Foxx currently races two separate classes, the 15 expert class (20-inch wheel bicycle) and the 15 cruiser class (24-inch wheel bicycle). He also races in both the American Bicycle Association (ABA) and National Bicycle League (NBL). Racing in both organizations keeps him on the track 52 weeks a year. He generally races two to three days a week at local tracks in Arizona or at Nationals in different states. He practices at the local track, Chandler BMX, one to two times a week.
Foxx is very dedicated to his sport, training seven days a week - two days with his trainer and the other five days on his own doing speed and agility exercises, weight training, sprints, and plyometric drills. He is also very conscious of his eating habits, sticking to a strict healthy diet, limiting fats and staying clear of sweets.
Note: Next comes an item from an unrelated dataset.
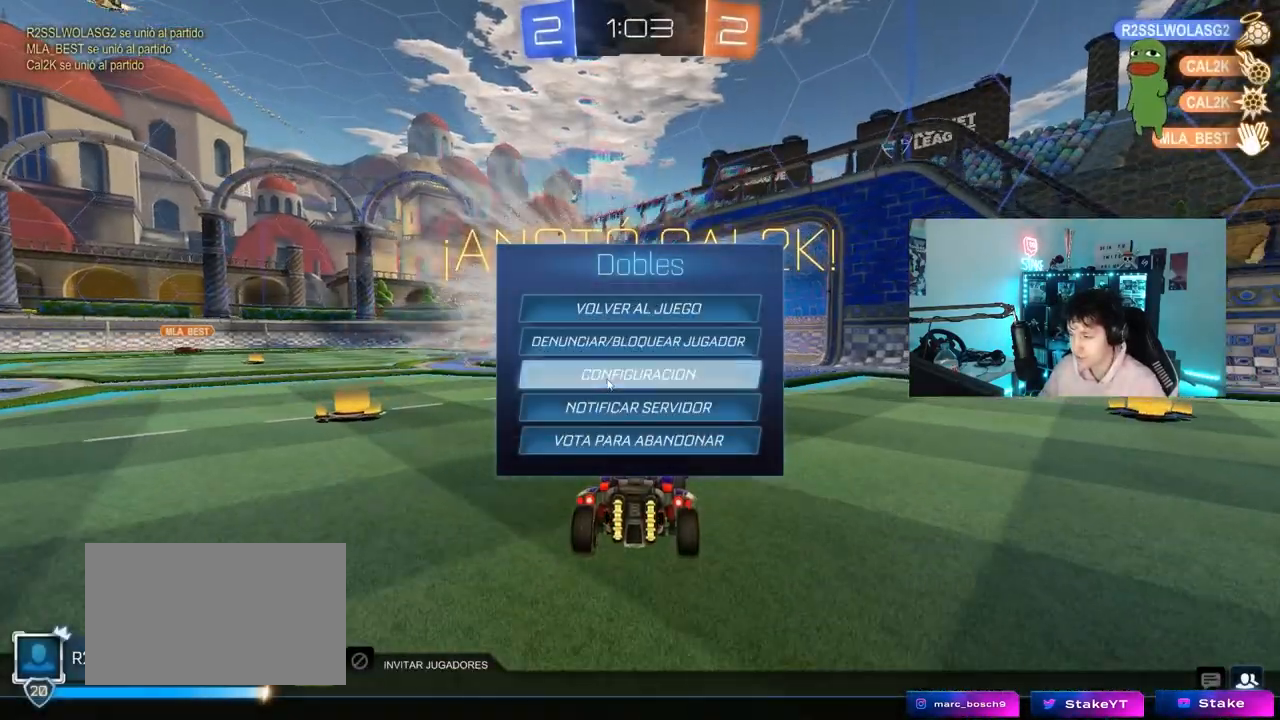
{"keys": [], "mouse": [], "mouse_move": "up", "events": [[33, "mouse_left", "down"], [67, "mouse_left", "up"]]}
Foxx is a student at Desert Ridge High School in Mesa and has a 3.5 GPA. His plans are to graduate from Desert Ridge in the 2008-2009 school year. This would allow him to complete his college studies in time so that he would be able to concentrate on making the 2012 Olympic team. But in the immediate future, he is concentrating all his efforts on the World Challenge race in China.
Unfortunately, USA Cycling does not pay for Challenge racers expenses to compete in China. Foxx and his family must pay all entry fees, visa fees, airfare, hotel, meals and other expenses. As you can image, this is not a small feat. We welcome any help from individuals, businesses or groups to help this young Native athlete with this rare opportunity.
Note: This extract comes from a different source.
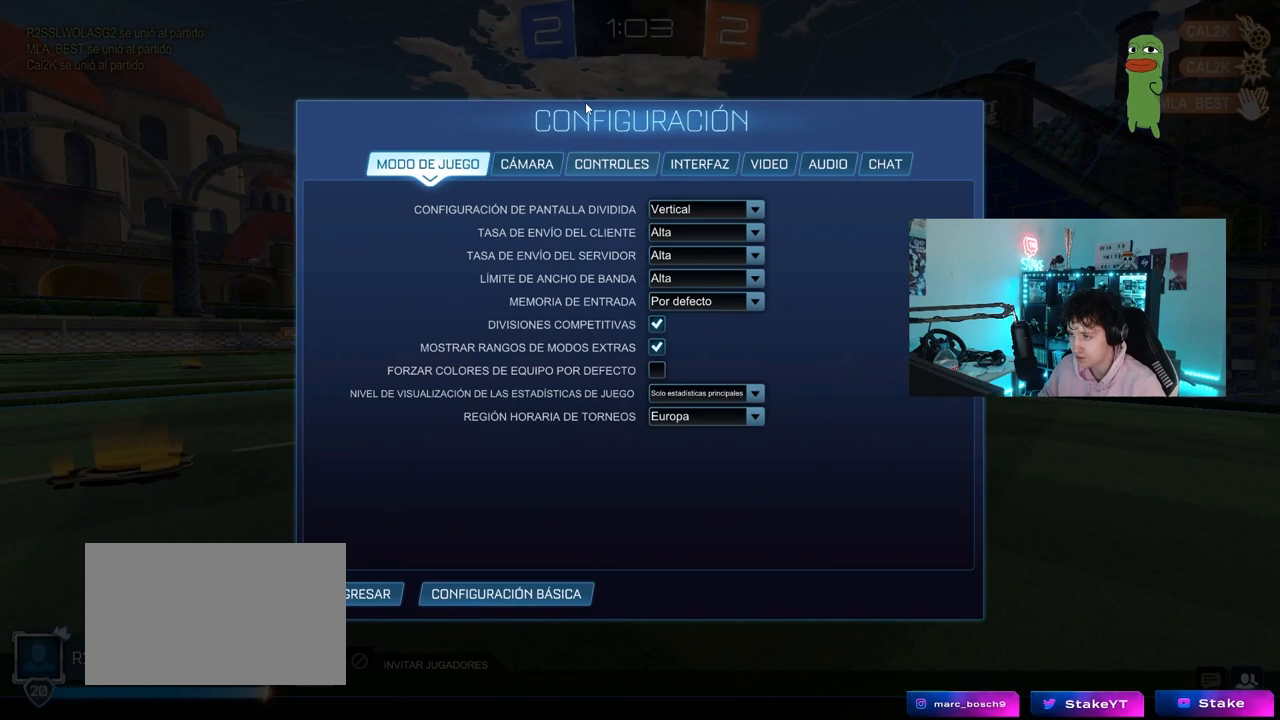
{"keys": [], "mouse": [], "mouse_move": "still", "events": []}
Donations can be made via Foxx's Web site at foxxbmx.com or donations can be mailed to: Blake Foxx c/o Foxx BMX; P.O. Box 6852; Chandler AZ 85246. Any questions or requests for additional information can be directed to Lori Foxx via e-mail to email@example.com or call (480) 390-8155.
About the sport of BMX
The sport of BMX (bicycle motocross) began in the early 1970s. It was a sport where kids riding their bicycles off road in vacant lots and fields would race each other, with not much competition, but a lot of fun. Today, the sport of BMX racing has swept the country and the world. There are over 150,000 riders of all ages racing in organized races at permanent tracks across America. Races are organized according to age group and skill level, so everyone gets the opportunity to compete on a fair and competitive basis. Racers start from a starting gate, following a cadence and maneuver their way around a dirt track made up of different shaped and sized obstacles, in a race to the finish line. BMX racing is clean, exciting fun that whole families can get involved in. The two major BMX organizations in the US are the ABA (American Bicycle Association, based in Chandler) and the NBL (National Bicycle League, based in Hilliard, Ohio). In August, BMX racing makes its debut as an Olympic sport in Beijing, China.